• _TASK OBJECTIVE_:
What is needed is an exact copy of the entries below, with the pictures left out.
++++++++++
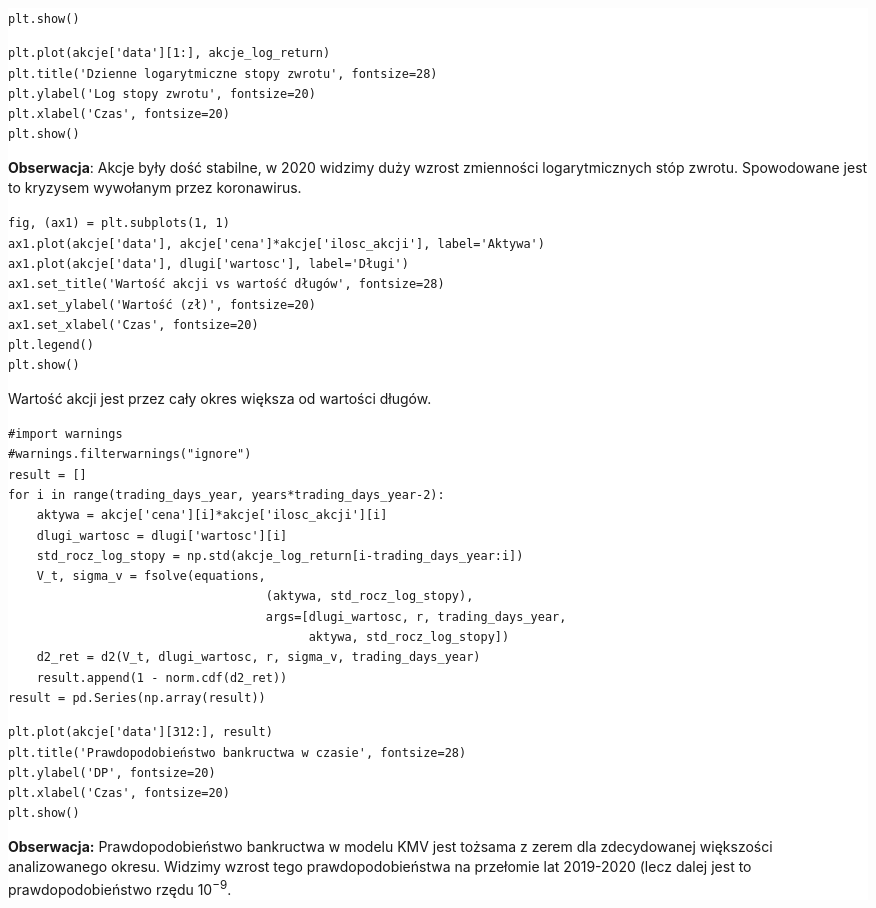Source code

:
 ```{python, include=False, echo=False}
plt.show()
``` 

```{python, include=False, echo=False}
plt.plot(akcje['data'][1:], akcje_log_return)
plt.title('Dzienne logarytmiczne stopy zwrotu', fontsize=28)
plt.ylabel('Log stopy zwrotu', fontsize=20)
plt.xlabel('Czas', fontsize=20)
plt.show()
```

**Obserwacja**: Akcje były dość stabilne, w 2020 widzimy duży wzrost zmienności logarytmicznych stóp zwrotu.
 Spowodowane jest to kryzysem wywołanym przez koronawirus.

```{python, include=False, echo=False}
fig, (ax1) = plt.subplots(1, 1)
ax1.plot(akcje['data'], akcje['cena']*akcje['ilosc_akcji'], label='Aktywa')
ax1.plot(akcje['data'], dlugi['wartosc'], label='Długi')
ax1.set_title('Wartość akcji vs wartość długów', fontsize=28)
ax1.set_ylabel('Wartość (zł)', fontsize=20)
ax1.set_xlabel('Czas', fontsize=20)
plt.legend()
plt.show()
```

Wartość akcji jest przez cały okres większa od wartości długów.

```{python, include=False, echo=False}
#import warnings
#warnings.filterwarnings("ignore")
result = []
for i in range(trading_days_year, years*trading_days_year-2):
    aktywa = akcje['cena'][i]*akcje['ilosc_akcji'][i]
    dlugi_wartosc = dlugi['wartosc'][i]
    std_rocz_log_stopy = np.std(akcje_log_return[i-trading_days_year:i])
    V_t, sigma_v = fsolve(equations,
                                    (aktywa, std_rocz_log_stopy),
                                    args=[dlugi_wartosc, r, trading_days_year,
                                          aktywa, std_rocz_log_stopy])
    d2_ret = d2(V_t, dlugi_wartosc, r, sigma_v, trading_days_year)
    result.append(1 - norm.cdf(d2_ret))
result = pd.Series(np.array(result))
```

```{python, include=False, echo=False}
plt.plot(akcje['data'][312:], result)
plt.title('Prawdopodobieństwo bankructwa w czasie', fontsize=28)
plt.ylabel('DP', fontsize=20)
plt.xlabel('Czas', fontsize=20)
plt.show()
```

**Obserwacja:** Prawdopodobieństwo bankructwa w modelu KMV jest tożsama z zerem dla zdecydowanej większości
 analizowanego okresu. Widzimy wzrost tego prawdopodobieństwa na przełomie lat 2019-2020 (lecz dalej jest to 
 prawdopodobieństwo rzędu $10^{-9}$.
++++++++++
• _WRITTEN ANSWER_:
Source code

:
 ```{python, include=False, echo=False}
plt.show()
``` 

```{python, include=False, echo=False}
plt.plot(akcje['data'][1:], akcje_log_return)
plt.title('Dzienne logarytmiczne stopy zwrotu', fontsize=28)
plt.ylabel('Log stopy zwrotu', fontsize=20)
plt.xlabel('Czas', fontsize=20)
plt.show()
```

**Obserwacja**: Akcje były dość stabilne, w 2020 widzimy duży wzrost zmienności logarytmicznych stóp zwrotu.
 Spowodowane jest to kryzysem wywołanym przez koronawirus.

```{python, include=False, echo=False}
fig, (ax1) = plt.subplots(1, 1)
ax1.plot(akcje['data'], akcje['cena']*akcje['ilosc_akcji'], label='Aktywa')
ax1.plot(akcje['data'], dlugi['wartosc'], label='Długi')
ax1.set_title('Wartość akcji vs wartość długów', fontsize=28)
ax1.set_ylabel('Wartość (zł)', fontsize=20)
ax1.set_xlabel('Czas', fontsize=20)
plt.legend()
plt.show()
```

Wartość akcji jest przez cały okres większa od wartości długów.

```{python, include=False, echo=False}
#import warnings
#warnings.filterwarnings("ignore")
result = []
for i in range(trading_days_year, years*trading_days_year-2):
    aktywa = akcje['cena'][i]*akcje['ilosc_akcji'][i]
    dlugi_wartosc = dlugi['wartosc'][i]
    std_rocz_log_stopy = np.std(akcje_log_return[i-trading_days_year:i])
    V_t, sigma_v = fsolve(equations,
                                    (aktywa, std_rocz_log_stopy),
                                    args=[dlugi_wartosc, r, trading_days_year,
                                          aktywa, std_rocz_log_stopy])
    d2_ret = d2(V_t, dlugi_wartosc, r, sigma_v, trading_days_year)
    result.append(1 - norm.cdf(d2_ret))
result = pd.Series(np.array(result))
```

```{python, include=False, echo=False}
plt.plot(akcje['data'][312:], result)
plt.title('Prawdopodobieństwo bankructwa w czasie', fontsize=28)
plt.ylabel('DP', fontsize=20)
plt.xlabel('Czas', fontsize=20)
plt.show()
```

**Obserwacja:** Prawdopodobieństwo bankructwa w modelu KMV jest tożsama z zerem dla zdecydowanej większości
 analizowanego okresu. Widzimy wzrost tego prawdopodobieństwa na przełomie lat 2019-2020 (lecz dalej jest to 
 prawdopodobieństwo rzędu $10^{-9}$.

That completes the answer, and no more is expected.